Crude oil prices log their fourth straight weekly loss
Brent crude shed 1.2% for the week
Crude oil futures traded higher on 19 December but finished lower for the week, logging their fourth consecutive weekly loss, amid a supply glut and weak global demand.
Brent February contract finished $2.11, or 3.6%, higher at $61.38 a barrel and US January contract finished $2.42, or 4.4%, higher at $56.52 a barrel on Friday.
But the global benchmark lost 1.2% for the week as a whole, while WTI lost 2.2%.
Tim Evans, an analyst with Citi Futures, told MarketWatch: "To some extent we see [Friday's buying] as simple portfolio rebalancing, with traders judging that there's less downside risk and perhaps somewhat more upside potential from current levels.
"However, we note that fundamental challenges still lie ahead…"
"Long-term investors may be confident that the market will tighten back up and prices turn higher, but from a shorter-term trading perspective, we think it's early to guess that the price lows are in place."
2014 Wrap
Commerzbank Corporates & Markets said in a note: "The commodities markets look likely to end 2014 with their biggest annual decline in six years. The dramatic collapse in energy prices in the second half of the year is chiefly responsible, while the price indices of the other commodities classes are roughly at the same levels as at the beginning of the year.
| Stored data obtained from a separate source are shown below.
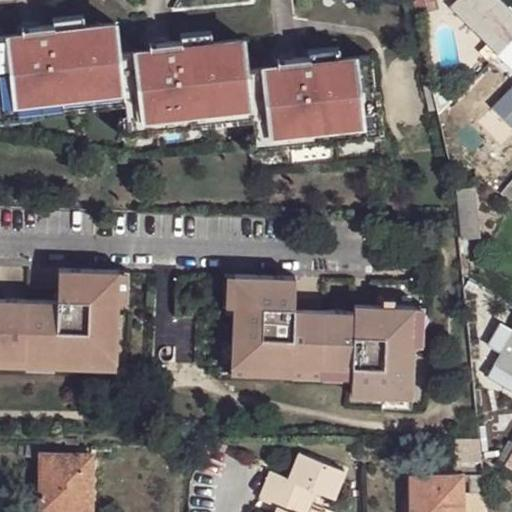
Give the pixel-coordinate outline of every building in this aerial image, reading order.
[(433,0),(412,0),(420,11),(436,3),(433,0)] [(486,44),(499,56),(511,42),(511,12),(506,8),(498,0),(463,0),(453,12),(486,44)] [(252,2),(177,8),(180,14),(185,18),(189,22),(194,25),(200,27),(205,29),(211,29),(217,29),(222,28),(228,26),(234,24),(238,20),(243,16),(247,12),(249,7),(252,2)] [(148,19),(117,23),(120,52),(150,49),(150,44),(151,44),(148,19)] [(247,70),(243,40),(213,43),(212,41),(182,44),(182,41),(151,44),(150,44),(150,49),(120,52),(117,23),(85,26),(85,23),(55,26),(55,23),(22,27),(23,32),(0,34),(0,101),(123,88),(125,105),(126,117),(126,118),(251,106),(254,136),(378,123),(371,57),(340,61),(339,58),(309,61),(309,58),(278,61),(277,61),(278,67),(247,70)] [(275,37),(243,40),(247,70),(278,67),(277,61),(278,61),(275,37)] [(511,42),(499,56),(511,70),(511,42)] [(478,52),(490,64),(499,56),(486,44),(478,52)] [(439,117),(423,52),(371,57),(378,123),(382,160),(446,154),(439,117)] [(0,113),(0,117),(125,105),(123,88),(0,101),(0,113)] [(254,136),(251,106),(126,118),(128,136),(130,155),(247,143),(254,142),(254,136)] [(126,118),(126,117),(119,118),(121,136),(128,136),(126,118)] [(257,172),(382,160),(378,123),(254,136),(254,142),(255,153),(257,172)] [(255,153),(254,142),(247,143),(249,154),(255,153)] [(460,241),(477,240),(471,189),(454,192),(460,241)] [(51,304),(22,303),(21,360),(110,362),(113,302),(114,274),(53,272),(51,304)] [(124,274),(114,274),(113,302),(123,303),(124,274)] [(219,306),(228,306),(229,275),(219,276),(219,306)] [(228,306),(227,367),(318,369),(318,311),(290,310),(290,299),(283,299),(282,292),(289,291),(289,279),(229,275),(228,306)] [(22,303),(0,302),(0,359),(21,360),(22,303)] [(318,311),(318,369),(345,369),(346,379),(346,395),(379,396),(410,397),(411,335),(411,306),(362,305),(361,320),(353,319),(353,313),(346,312),(318,311)] [(347,305),(346,312),(353,313),(353,319),(361,320),(362,305),(347,305)] [(421,306),(411,306),(411,335),(420,335),(421,306)] [(511,328),(494,360),(504,366),(511,370),(511,328)] [(0,370),(110,373),(110,362),(21,360),(0,359),(0,370)] [(511,387),(511,370),(504,366),(496,378),(511,387)] [(318,369),(227,367),(227,377),(346,379),(345,369),(318,369)] [(409,406),(410,397),(379,396),(378,405),(409,406)] [(461,461),(479,461),(477,438),(460,438),(461,461)] [(269,473),(264,485),(309,503),(315,489),(331,495),(341,469),(298,453),(287,480),(269,473)] [(91,456),(79,457),(41,456),(41,511),(50,511),(58,511),(91,511),(91,456)] [(425,476),(445,476),(444,463),(425,463),(425,476)] [(461,511),(484,511),(481,476),(468,475),(468,495),(461,495),(461,511)] [(411,511),(461,511),(461,495),(461,476),(445,476),(425,476),(411,477),(411,511)] [(258,500),(263,502),(277,507),(274,511),(305,511),(309,503),(264,485),(258,500)]
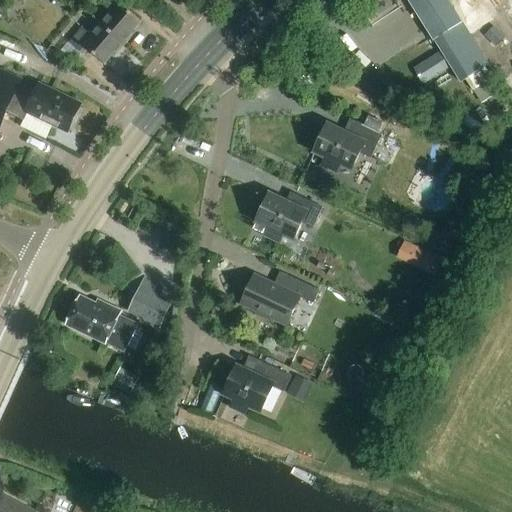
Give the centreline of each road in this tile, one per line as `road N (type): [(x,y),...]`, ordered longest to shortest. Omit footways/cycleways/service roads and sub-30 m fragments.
road 1 (residential): [(206,58),(224,94),(224,117),(182,344)]
road 2 (primary): [(58,258),(97,193),(206,58)]
road 3 (primary): [(0,374),(58,258)]
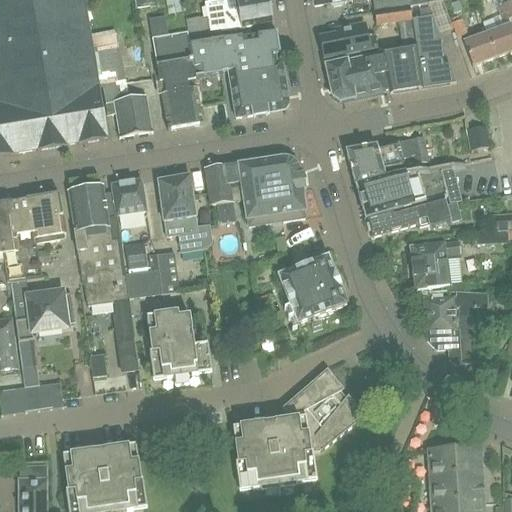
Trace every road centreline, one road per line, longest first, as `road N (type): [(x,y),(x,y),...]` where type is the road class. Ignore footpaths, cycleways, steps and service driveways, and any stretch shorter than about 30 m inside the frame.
road 1 (residential): [(383,323),(365,340),(256,391),(0,432)]
road 2 (residential): [(0,186),(321,132)]
road 3 (residential): [(383,323),(362,281),(321,132)]
road 4 (residential): [(321,132),(511,77)]
road 5 (residential): [(511,432),(427,383),(383,323)]
road 6 (residential): [(321,132),(294,0)]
Brent had spent more than three years fluctuating for the most part in a narrow band of between $100 and $120 per barrel before abruptly falling out of this comfort zone in the autumn.
"The fact that the oil price had plummeted almost by half since June was only partially due to a false assessment of the fundamental situation: after all, at the beginning of the year the US Energy Information Administration had already predicted that non-Opec supply would increase by 1.9 million barrels per day this year.
"Although growth in demand is somewhat lower than envisaged at the start of the year, it did not collapse in any massive way as it did during the financial crisis of 2008/09. The real cause of the price slump is probably to be found above all in the shift in Opec strategy which, rather than attempting to keep the market balanced as it did in the past, is now aimed at defending its market shares.
"This was made quite clear once again by Saudi Arabian Oil Minister al-Naimi [on 18 December]. According to al-Naimi, Opec cannot cut oil production on its own and can only do so with the support of other major producers, yet these are not willing to take such a step.
"If Opec were to cut output unilaterally, it would merely lose market shares to others without any guarantee that prices would rise."
Price rout
Analysts have warned that weak oil prices could render a number of ambitious oil and gas projects the worldover unprofitable, resulting in industry-wide losses as high as $1tr.
Oil prices have fallen almost 20% since oil cartel Opec, which pump's a third of the world's oil, refused to cut output on 27 November despite a global supply glut.
Prices have dropped some 50% since their peak in June this year, their steepest fall since the 2008 financial crisis.